Martin Ouellet occupe depuis 2018 le poste de leader parlementaire du Parti québécois.
Francis Vachon Archives Le Devoir Martin Ouellet occupe depuis 2018 le poste de leader parlementaire du Parti québécois.

Le leader parlementaire du Parti québécois (PQ), Martin Ouellet, quitte la vie politique. Plus de la moitié du caucus péquiste ne sera donc pas sur la ligne de départ aux prochaines élections générales.

Le Devoir a pu confirmer mardi matin le départ à venir du député de la circonscription de René-Lévesque, d’abord rapporté par TVA Nouvelles. L’élu péquiste a ensuite fait son annonce officielle sur la Côte-Nord. Il tire un trait sur un potentiel troisième mandat pour revenir « à une vie plus familiale ».

« Les raisons de mon départ sont uniquement personnelles. […] Le temps passé loin des miens a usé ma motivation, et les sacrifices supplémentaires ont pesé dans la balance », a lancé M. Ouellet en conférence de presse.

La semaine dernière, M. Ouellet, qui occupe depuis 2018 le poste de leader parlementaire de sa formation politique, avait laissé planer le doute devant les journalistes. « Je vais faire connaître ma réponse au courant de la semaine prochaine du côté de ma circonscription », avait-il dit lors d’un point de presse mardi dernier.

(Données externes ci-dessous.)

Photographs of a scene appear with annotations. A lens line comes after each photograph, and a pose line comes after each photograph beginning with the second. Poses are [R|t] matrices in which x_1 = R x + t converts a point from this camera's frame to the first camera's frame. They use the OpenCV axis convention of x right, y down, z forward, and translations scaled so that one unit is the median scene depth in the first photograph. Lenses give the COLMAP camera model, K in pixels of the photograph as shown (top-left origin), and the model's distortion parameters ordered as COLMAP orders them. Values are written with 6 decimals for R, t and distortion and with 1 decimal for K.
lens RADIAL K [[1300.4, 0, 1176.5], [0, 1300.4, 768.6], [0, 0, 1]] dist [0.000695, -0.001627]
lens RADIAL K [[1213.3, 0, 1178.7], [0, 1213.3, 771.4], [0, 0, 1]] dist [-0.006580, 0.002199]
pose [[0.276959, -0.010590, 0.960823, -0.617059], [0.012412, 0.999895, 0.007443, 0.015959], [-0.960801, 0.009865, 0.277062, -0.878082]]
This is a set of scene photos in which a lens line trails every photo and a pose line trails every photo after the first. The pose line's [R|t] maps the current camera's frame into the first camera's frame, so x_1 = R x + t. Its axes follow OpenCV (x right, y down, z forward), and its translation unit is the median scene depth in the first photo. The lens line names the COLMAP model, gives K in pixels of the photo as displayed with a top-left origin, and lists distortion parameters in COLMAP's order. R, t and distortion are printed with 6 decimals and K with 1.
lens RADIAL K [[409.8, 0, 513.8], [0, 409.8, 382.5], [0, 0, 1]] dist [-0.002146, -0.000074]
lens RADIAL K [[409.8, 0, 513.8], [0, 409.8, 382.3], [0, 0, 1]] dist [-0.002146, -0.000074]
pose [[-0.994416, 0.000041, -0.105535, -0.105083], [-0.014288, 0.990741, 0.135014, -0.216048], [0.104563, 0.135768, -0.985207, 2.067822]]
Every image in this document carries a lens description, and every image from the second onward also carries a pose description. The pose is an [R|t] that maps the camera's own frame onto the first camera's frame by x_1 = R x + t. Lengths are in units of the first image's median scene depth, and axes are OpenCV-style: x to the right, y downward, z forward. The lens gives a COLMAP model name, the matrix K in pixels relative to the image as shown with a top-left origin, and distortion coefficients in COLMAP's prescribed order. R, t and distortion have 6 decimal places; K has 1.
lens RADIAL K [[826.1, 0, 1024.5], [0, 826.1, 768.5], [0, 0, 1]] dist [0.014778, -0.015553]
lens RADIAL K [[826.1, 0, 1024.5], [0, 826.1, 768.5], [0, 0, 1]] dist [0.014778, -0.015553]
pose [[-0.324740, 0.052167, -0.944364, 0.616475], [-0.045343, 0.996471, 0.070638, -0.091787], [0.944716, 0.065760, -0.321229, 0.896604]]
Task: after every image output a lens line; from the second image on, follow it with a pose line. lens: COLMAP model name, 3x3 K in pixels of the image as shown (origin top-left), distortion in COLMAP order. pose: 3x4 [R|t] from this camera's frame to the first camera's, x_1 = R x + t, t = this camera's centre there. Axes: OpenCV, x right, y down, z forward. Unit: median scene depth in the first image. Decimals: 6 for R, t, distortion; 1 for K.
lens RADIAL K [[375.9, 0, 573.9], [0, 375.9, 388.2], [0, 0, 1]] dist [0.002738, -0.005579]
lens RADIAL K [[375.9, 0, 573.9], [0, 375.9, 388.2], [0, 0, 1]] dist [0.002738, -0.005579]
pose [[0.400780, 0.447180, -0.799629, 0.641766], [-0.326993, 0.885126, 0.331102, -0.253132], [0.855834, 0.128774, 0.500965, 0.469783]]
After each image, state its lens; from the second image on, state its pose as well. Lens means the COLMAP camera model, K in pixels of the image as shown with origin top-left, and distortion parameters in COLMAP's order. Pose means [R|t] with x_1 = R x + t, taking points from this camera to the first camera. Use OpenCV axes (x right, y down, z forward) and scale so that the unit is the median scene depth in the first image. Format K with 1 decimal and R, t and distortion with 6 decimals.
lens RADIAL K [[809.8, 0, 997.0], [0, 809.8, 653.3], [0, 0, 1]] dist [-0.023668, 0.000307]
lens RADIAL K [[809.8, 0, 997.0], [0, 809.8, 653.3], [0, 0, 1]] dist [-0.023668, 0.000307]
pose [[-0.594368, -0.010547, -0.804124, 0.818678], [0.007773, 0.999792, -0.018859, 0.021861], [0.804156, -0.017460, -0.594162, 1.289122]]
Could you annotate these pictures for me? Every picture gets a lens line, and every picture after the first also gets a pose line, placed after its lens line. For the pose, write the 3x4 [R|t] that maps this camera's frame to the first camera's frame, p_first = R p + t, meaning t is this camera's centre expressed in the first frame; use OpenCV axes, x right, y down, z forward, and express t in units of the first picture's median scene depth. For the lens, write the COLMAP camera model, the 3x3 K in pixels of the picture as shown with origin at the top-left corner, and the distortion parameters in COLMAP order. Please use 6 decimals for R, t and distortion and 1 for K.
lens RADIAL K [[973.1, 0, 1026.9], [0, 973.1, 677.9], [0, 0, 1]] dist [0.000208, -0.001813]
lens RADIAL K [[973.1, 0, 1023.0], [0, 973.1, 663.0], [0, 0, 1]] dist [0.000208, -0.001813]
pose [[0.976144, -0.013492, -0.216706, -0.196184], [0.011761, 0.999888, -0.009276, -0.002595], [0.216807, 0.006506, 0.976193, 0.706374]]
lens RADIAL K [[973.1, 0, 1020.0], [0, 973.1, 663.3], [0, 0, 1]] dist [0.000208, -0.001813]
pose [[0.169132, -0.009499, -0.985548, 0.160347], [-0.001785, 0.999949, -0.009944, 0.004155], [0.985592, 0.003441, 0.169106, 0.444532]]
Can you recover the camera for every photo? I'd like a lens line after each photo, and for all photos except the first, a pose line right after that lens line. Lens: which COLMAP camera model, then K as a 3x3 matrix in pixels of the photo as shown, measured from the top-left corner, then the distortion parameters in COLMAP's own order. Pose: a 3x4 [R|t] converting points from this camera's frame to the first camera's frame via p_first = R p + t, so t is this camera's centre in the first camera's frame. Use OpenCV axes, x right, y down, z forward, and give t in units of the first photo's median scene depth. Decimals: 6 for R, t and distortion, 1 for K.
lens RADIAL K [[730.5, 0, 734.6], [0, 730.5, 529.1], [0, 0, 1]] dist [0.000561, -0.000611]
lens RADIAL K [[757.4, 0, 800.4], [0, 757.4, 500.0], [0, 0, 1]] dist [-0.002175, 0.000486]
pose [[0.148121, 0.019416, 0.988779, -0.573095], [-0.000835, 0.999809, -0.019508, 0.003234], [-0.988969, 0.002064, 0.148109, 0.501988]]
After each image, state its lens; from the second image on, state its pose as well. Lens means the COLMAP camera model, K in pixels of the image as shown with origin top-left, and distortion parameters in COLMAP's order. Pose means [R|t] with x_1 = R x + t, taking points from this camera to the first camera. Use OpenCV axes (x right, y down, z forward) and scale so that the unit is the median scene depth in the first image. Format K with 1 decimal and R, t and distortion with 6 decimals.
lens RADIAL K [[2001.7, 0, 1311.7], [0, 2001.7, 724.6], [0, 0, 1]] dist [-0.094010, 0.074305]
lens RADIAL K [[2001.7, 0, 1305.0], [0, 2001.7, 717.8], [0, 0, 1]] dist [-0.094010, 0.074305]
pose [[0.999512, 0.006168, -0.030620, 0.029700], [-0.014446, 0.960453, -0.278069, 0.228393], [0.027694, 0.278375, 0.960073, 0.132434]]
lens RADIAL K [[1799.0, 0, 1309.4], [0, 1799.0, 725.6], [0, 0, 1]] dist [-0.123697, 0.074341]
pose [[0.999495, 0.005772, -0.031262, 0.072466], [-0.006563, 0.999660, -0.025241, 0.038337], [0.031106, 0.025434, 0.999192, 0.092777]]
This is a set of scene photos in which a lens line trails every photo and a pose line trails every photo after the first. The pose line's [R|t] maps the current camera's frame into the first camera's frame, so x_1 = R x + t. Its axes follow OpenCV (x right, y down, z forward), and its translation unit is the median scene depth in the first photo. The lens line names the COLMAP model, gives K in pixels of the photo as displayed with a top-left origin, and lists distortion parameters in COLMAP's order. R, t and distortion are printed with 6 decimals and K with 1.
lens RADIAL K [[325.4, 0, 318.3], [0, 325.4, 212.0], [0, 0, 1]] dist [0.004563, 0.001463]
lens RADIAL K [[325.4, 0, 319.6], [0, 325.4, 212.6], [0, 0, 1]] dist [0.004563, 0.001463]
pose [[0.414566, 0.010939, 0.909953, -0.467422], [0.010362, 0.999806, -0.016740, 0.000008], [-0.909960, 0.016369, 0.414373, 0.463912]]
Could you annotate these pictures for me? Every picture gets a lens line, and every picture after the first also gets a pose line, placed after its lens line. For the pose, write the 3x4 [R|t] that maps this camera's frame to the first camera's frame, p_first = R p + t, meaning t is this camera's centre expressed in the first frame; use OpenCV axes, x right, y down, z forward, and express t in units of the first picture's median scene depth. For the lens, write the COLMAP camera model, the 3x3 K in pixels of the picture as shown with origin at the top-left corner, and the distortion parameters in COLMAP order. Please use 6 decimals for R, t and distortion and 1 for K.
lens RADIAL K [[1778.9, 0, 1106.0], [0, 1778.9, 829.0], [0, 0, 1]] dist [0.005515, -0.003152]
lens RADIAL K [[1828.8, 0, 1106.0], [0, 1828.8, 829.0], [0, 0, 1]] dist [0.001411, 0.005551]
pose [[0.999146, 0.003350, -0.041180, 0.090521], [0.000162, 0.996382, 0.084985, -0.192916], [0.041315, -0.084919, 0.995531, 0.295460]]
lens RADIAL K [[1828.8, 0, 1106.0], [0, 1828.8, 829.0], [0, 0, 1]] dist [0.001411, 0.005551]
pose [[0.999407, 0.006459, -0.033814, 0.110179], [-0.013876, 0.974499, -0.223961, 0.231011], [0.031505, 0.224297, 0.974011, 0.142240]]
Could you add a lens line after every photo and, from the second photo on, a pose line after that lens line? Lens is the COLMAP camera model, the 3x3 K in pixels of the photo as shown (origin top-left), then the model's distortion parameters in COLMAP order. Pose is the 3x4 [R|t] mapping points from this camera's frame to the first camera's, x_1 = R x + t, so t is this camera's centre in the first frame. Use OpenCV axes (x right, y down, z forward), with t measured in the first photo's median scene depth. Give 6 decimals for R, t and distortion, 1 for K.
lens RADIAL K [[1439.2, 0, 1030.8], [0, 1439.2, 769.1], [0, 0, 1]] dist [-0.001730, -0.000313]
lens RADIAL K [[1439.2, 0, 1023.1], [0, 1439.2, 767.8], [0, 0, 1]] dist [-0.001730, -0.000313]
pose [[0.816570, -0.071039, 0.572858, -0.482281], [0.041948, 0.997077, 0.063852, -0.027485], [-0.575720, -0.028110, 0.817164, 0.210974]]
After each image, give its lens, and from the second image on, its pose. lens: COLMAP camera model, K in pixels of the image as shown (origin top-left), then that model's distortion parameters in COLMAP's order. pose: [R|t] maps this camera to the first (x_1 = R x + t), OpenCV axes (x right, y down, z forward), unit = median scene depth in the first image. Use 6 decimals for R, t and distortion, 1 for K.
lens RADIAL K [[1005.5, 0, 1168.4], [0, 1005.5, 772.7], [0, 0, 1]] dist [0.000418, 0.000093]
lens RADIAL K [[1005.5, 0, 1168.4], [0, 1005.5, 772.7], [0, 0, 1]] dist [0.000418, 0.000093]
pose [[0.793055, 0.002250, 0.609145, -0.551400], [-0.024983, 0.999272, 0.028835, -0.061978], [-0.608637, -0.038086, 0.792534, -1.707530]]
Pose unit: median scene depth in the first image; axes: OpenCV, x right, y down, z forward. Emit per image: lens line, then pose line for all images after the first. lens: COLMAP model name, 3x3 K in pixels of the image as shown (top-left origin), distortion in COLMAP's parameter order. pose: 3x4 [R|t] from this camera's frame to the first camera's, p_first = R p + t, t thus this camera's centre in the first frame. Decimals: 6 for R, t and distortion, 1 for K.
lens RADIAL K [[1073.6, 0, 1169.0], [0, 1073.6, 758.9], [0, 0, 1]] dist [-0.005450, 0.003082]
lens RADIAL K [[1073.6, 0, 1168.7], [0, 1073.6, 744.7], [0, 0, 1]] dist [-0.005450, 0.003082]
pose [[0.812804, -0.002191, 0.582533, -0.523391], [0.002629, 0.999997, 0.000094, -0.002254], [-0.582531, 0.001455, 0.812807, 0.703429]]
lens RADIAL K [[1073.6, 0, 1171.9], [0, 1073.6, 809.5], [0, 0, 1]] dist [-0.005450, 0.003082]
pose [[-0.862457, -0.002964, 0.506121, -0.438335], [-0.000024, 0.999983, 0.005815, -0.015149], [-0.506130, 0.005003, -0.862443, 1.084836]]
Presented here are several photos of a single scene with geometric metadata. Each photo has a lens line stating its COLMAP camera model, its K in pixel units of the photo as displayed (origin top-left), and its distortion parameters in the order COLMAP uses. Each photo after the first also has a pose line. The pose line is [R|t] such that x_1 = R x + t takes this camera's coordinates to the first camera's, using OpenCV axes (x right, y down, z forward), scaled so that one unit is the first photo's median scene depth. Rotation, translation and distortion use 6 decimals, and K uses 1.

Joint par Le Devoir mardi, le député de René-Lévesque a laissé entendre que son chef, Paul St-Pierre Plamondon, avait tout fait pour le garder dans le giron du parti, sans succès. « Il a essayé de trouver des facilitants, mais au final, ce que je lui ai dit c’est : “Paul, tu ne peux pas remplacer la mère de mes enfants” », a-t-il lancé à l’autre bout du fil.

C’est au début du mois de mai que Martin Ouellet a pris sa décision finale, après quelques mois de réflexion. Aucun problème interne ne l’a forcé à partir, assure le principal intéressé.

M. Ouellet reconnaît qu’il s’est offert pour occuper à partir du mois de septembre 2021 le poste de chef parlementaire du Parti québécois — nécessaire en raison du statut de non élu de Paul St-Pierre Plamondon. C’est finalement le député Joël Arseneau qui a été nommé à ce poste.

« Joël s’est révélé tout un chef parlementaire. Donc, c’était la meilleure décision et je ne regrette absolument rien », a affirmé M. Ouellet, qui ne ressent « aucune amertume ».

Un autre départ

 

M. Ouellet est le quatrième élu du Parti québécois à faire une croix sur la vie politique. Sylvain Gaudreault, Véronique Hivon et Lorraine Richard ont déjà annoncé leur départ. Sur les sept élus du caucus péquiste, seuls le chef parlementaire Joël Arseneau et les députés Pascal Bérubé et Méganne Perry Mélançon brigueront les suffrages en octobre.

Mardi, Paul St-Pierre Plamondon a salué l’engagement de son leader parlementaire, élu dans une partielle en 2015 avec une majorité de plus de 1300 voix. « Quand on pense que Martin a parcouru plus de 300 000 kilomètres durant sa carrière de député, on constate l’ampleur des sacrifices auxquels il a consenti et celle du travail qu’il a accompli », a-t-il déclaré dans un communiqué de presse.

Comme leader parlementaire, Martin Ouellet éprouve un seul regret : ne pas avoir réussi à faire adopter une réforme du fonctionnement de l’Assemblée nationale avant la fin de la 42e législature. « Ça m’a amèrement déçu de ne pas être capable d’indiquer aux prochains candidats et candidates qui vont se présenter dans quel cadre ils vont travailler », a-t-il dit.

Le PQ n’a pas encore choisi le candidat qui tentera de succéder à son député nord-côtier.